A tiny grid pattern has led materials scientists at the National Institute of Standards and Technology (NIST) and the Institute of Solid State Physics in Russia to an unexpected finding - the surprisingly strong and long-range effects of certain electromagnetic nanostructures used in data storage.

Their recently reported findings* may add new scientific challenges to the design and manufacture of future ultra-high-density data storage devices.

The team was studying the behaviour of nanoscale structures that sandwich thin layers of materials with differing magnetic properties. In the past few decades, such structures have been the subjects of intense research because they can have unusual and valuable magnetic properties.

The data read heads on modern high-density disk drives usually exploit a version of the giant magnetoresistance effect that uses such layered structures for extremely sensitive magnetic field detectors.

Arrays of nanoscale sandwiches of a similar type might be used in future data storage devices that would outdo even today's capacious microdrives because in principle the structures could be made even smaller than the minimum practical size for the magnetic islands that record data on hard disk drives, according to NIST metallurgist Robert Shull.

The key trick is to cover a thin layer of a ferromagnetic material, in which the magnetic direction of electrons, or 'spins', tend to order themselves in the same direction, with an antiferromagnetic layer in which the spins tend to orient in opposite directions.

By itself, the ferromagnetic layer will tend to magnetise in the direction of an externally imposed magnetic field - and just as easily magnetise in the opposite direction if the external field is reversed.

For reasons that are still being debated, the presence of the antiferromagnetic layer changes this. It biases the ferromagnet in one preferred direction, essentially pinning its field in that orientation.

In a magnetoresistance read head, for example, this pinned layer serves as a reference direction that the sensor uses in detecting changing field directions on the disk that it is 'reading'.
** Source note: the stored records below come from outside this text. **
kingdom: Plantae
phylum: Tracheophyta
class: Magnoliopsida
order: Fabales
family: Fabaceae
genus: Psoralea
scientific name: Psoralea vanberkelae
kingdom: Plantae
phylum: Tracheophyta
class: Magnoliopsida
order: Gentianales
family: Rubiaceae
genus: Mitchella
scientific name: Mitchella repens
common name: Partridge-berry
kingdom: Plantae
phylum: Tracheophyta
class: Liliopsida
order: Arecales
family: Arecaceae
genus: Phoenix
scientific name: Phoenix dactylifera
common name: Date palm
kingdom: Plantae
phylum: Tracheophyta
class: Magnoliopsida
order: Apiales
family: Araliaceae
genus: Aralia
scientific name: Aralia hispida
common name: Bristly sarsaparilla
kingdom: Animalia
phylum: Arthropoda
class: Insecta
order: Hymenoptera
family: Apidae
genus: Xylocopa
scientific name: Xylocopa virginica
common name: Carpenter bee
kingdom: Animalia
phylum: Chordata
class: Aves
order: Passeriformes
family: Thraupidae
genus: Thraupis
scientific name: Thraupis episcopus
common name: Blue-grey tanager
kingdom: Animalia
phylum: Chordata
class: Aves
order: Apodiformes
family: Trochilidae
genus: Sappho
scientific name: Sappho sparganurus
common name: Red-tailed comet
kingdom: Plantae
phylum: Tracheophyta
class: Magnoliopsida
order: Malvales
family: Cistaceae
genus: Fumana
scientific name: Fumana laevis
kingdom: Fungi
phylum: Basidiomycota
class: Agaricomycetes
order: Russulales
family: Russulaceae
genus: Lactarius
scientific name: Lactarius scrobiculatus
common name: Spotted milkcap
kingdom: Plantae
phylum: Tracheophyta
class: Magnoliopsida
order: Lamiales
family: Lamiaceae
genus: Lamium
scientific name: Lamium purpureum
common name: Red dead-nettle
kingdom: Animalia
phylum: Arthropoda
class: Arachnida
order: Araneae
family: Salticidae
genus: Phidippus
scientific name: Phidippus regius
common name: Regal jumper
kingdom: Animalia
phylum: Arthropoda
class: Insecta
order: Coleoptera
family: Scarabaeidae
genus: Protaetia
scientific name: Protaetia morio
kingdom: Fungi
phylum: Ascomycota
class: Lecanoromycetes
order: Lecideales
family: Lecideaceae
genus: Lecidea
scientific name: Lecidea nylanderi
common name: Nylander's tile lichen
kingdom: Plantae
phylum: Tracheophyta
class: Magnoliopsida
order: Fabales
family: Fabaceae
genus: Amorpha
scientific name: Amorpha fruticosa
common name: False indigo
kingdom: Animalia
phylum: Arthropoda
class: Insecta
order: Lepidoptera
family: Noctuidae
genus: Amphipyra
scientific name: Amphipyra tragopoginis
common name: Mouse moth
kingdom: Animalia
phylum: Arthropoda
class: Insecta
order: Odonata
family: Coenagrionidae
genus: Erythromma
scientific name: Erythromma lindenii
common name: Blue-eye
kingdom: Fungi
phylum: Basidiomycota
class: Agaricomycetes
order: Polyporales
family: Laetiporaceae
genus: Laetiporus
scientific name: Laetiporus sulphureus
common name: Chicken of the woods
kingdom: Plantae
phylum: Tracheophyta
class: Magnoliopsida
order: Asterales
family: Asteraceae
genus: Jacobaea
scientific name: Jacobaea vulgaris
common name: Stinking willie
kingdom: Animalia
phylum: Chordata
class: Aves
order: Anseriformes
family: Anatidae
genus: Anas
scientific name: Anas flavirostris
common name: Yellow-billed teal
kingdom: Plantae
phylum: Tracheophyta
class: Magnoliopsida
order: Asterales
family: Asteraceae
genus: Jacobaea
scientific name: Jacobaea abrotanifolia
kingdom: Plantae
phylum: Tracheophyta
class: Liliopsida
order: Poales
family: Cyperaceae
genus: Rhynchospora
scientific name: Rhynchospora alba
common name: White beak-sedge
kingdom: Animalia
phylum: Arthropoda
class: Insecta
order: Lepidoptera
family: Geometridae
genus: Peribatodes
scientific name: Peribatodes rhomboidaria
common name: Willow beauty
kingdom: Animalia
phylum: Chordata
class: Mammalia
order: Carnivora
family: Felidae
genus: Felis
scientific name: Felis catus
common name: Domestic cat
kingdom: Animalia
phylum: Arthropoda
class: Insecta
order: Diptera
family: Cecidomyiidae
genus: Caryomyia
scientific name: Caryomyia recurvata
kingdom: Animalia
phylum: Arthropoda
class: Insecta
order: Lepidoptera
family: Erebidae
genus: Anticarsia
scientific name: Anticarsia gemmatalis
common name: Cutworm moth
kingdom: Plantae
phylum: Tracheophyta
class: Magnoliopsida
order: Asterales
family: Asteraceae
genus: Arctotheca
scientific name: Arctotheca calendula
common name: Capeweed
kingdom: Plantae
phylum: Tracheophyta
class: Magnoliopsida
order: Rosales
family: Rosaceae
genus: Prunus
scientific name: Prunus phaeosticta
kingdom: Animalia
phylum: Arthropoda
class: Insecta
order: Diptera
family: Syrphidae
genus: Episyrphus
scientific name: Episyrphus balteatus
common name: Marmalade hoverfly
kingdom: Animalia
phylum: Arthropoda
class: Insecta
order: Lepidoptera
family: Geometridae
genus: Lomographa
Researchers have long understood this pinning effect to be a short-range phenomenon. The influence of the antiferromagnetic layer is felt only a few tens of nanometres down into the ferromagnetic layer - verticallly. But what about sideways?

To find out, the NIST/ISSP team started with a thin ferromagnetic film covering a silicon wafer and then added on top a grid of antiferromagnetic strips about 10 nm thick and 10 µm wide, separated by gaps of about 100 µm.

Using an instrument that provided real-time images of the magnetisation within the grid structure, the team watched the grid structure as they increased and decreased the magnetic field surrounding it.

What they found surprised them.

As expected, the ferromagnetic material directly under the grid lines showed the pinning effect, but, quite unexpectedly, so did the uncovered material in regions between the grid lines far removed from the antiferromagnetic material.

"This pinning effect extends for maybe tens of nanometres down into the ferromagnet underneath," explains Shull, "so you might expect that there could be some residual effect maybe tens of nanometres away from it to the sides.

"You wouldn't expect it to extend 10 µm away - that's 10 thousand nm." In fact, the effect extends to regions 50 µm away from the closest antiferromagnetic strip, at least 1000 times further than was previously known to be possible.

The ramifications, says Shull, are that engineers planning to build dense arrays of these structures onto a chip for high-performance memory or sensor devices will find interesting new scientific issues for investigation in optimising how closely they can be packed without interfering with each other.